On March 6, 2018, the Food and Drug Administration (FDA) approved the first two tests for screening blood donors as well as organ and tissue donors for Babesia infection. In a press release at the time, Peter Marks, M.D., Ph.D., director of the FDA's Center for Biologics Evaluation and Research, remarked that "While babesiosis is both preventable and treatable, until today, there was no way to screen for infections amongst blood donors."
In follow up, the FDA released draft guidance on testing blood donations for babesiosis in July 2018. Among the recommendations:
- Testing each donation using the newly approved tests in fourteen states and Washington D.C. where Babesia infection is most likely (i.e., Connecticut, Delaware, Maine, Maryland, Minnesota, Massachusetts, New Hampshire, New Jersey, New York, Pennsylvania, Rhode Island, Vermont, Virginia, Wisconsin). Testing should be done year-round.
- People who test positive are not allowed to donate blood for at least two years.
- Allowing donors with a history of babesiosis to donate blood if testing demonstrates that they don't currently have an infection.
- In states that don't test donors, potential donors need to be asked about both a history of babesiosis and/or a positive test (either from diagnostic testing or donor screening in a state that does testing). Those with a history of infection are not allowed to donate unless guidelines change.

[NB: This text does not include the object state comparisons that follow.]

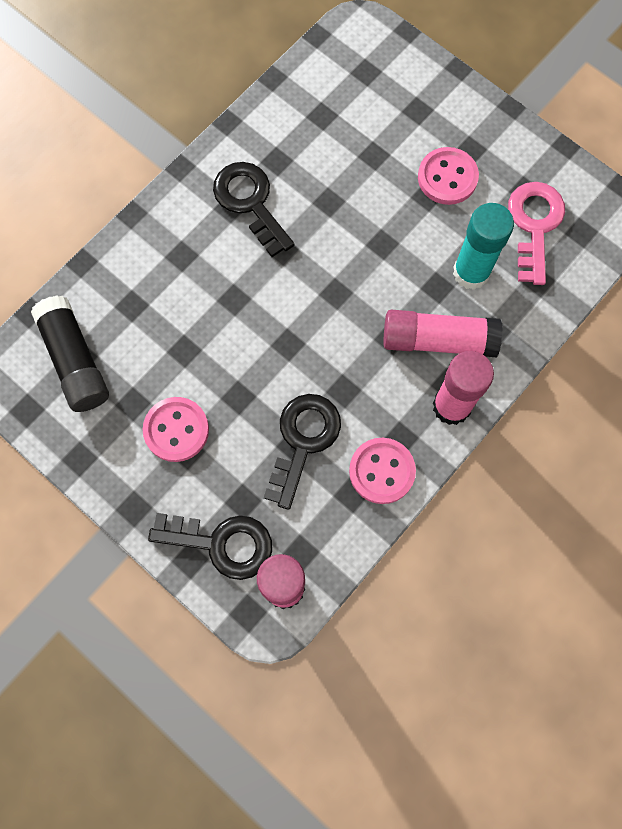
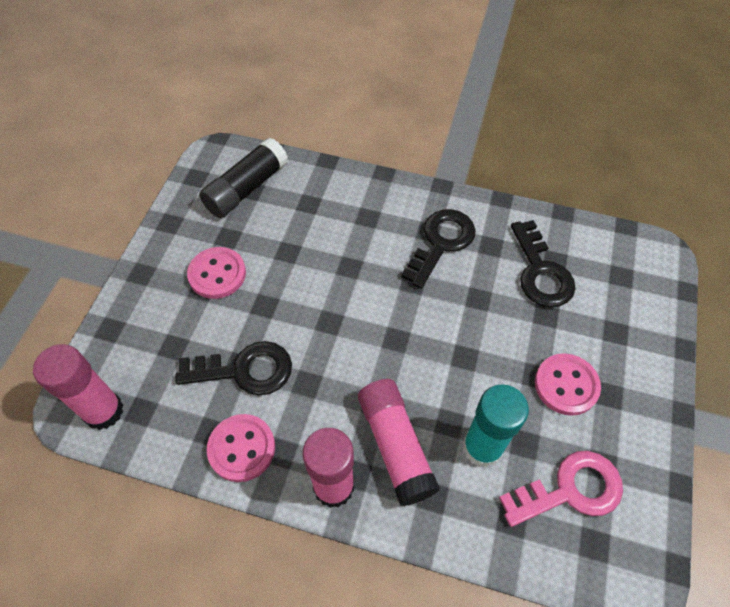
camera: 65 degrees right, 15 degrees down
black key [148,513,272,580] -> black key moved to [511,220,576,307]

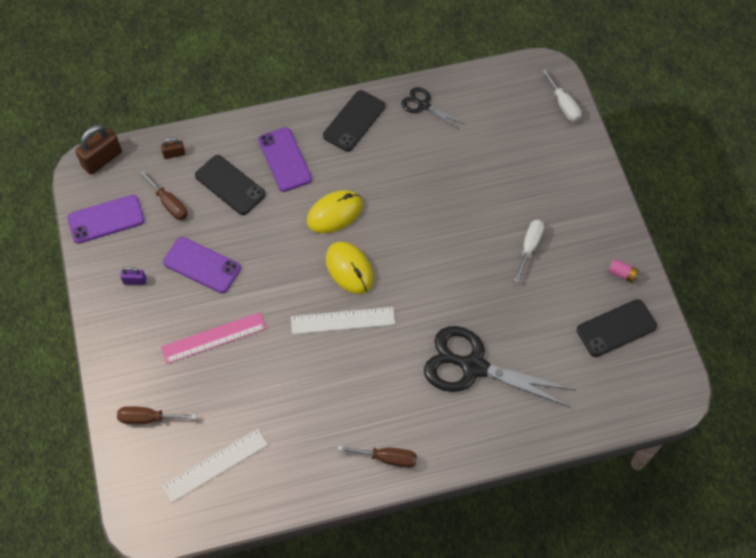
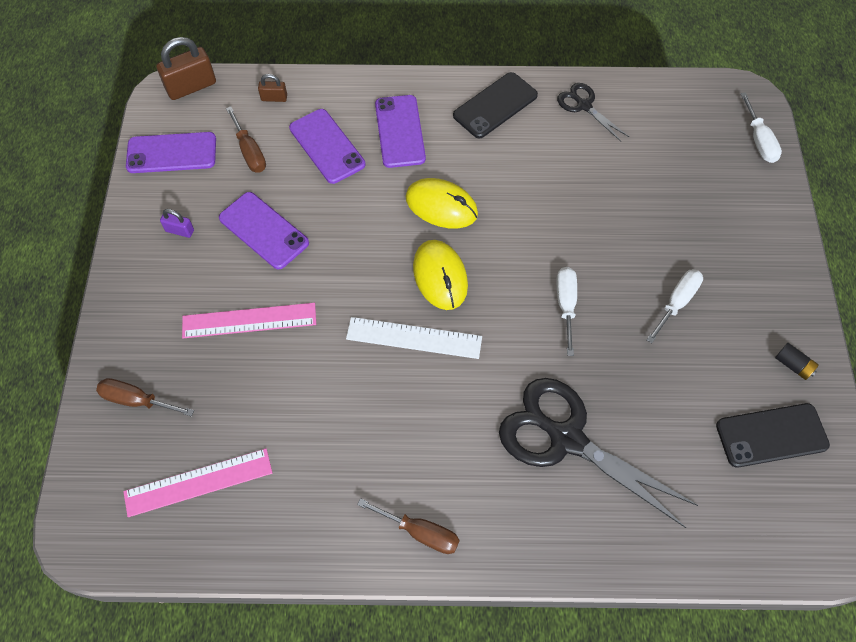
camera: 15 degrees right, 0 degrees up
white ruler [162,429,268,503] -> pink ruler [123,448,273,517]
black phone [195,155,266,215] -> purple phone [289,109,366,184]
yellow mouse [307,190,362,233] -> yellow mouse turned 45 degrees clockwise [406,178,478,229]
pink battery [608,259,638,283] -> black battery [775,343,819,380]
none -> white screwdriver [557,267,577,356]

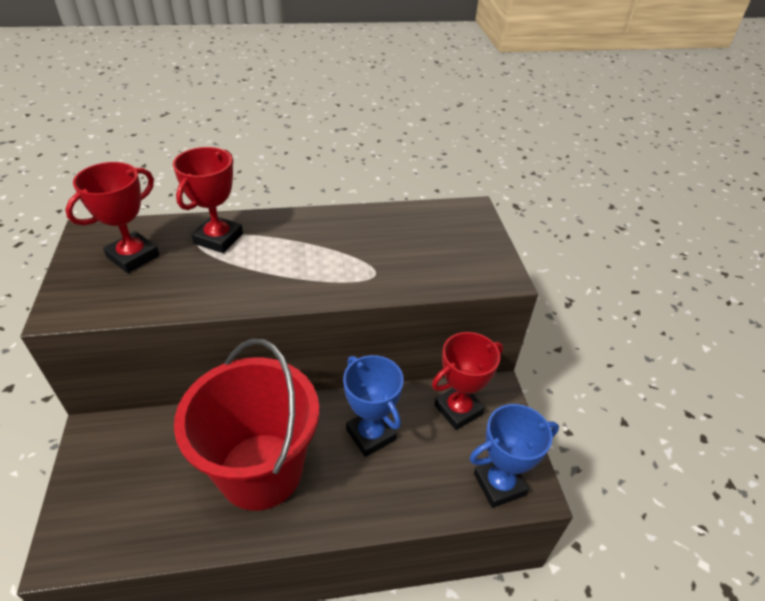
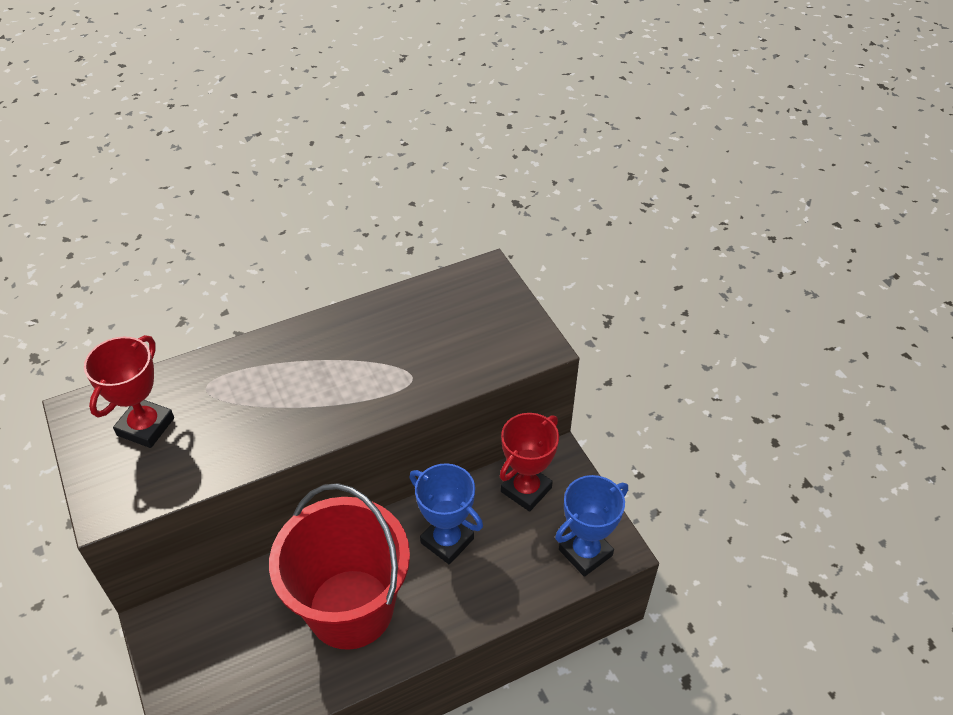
camera: 15 degrees left, 5 degrees up
red trophy [173,147,243,253] -> none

Organizations and blood donation centers including AABB, the American Red Cross and America's Blood Centers have sent comments on the draft guidance. Among their comments is a recommendation that people with a positive babesiosis test be barred from donating for a shorter period than the recommendation in the draft guidelines (one-year deferral compared to two years).
The date for publication of the final version of the guidance is not known at this time. Until then, the FDA understands some blood donation facilities will implement babesiosis testing and they are advised to notify the FDA about the changes in their procedures to prevent the spread of babesiosis.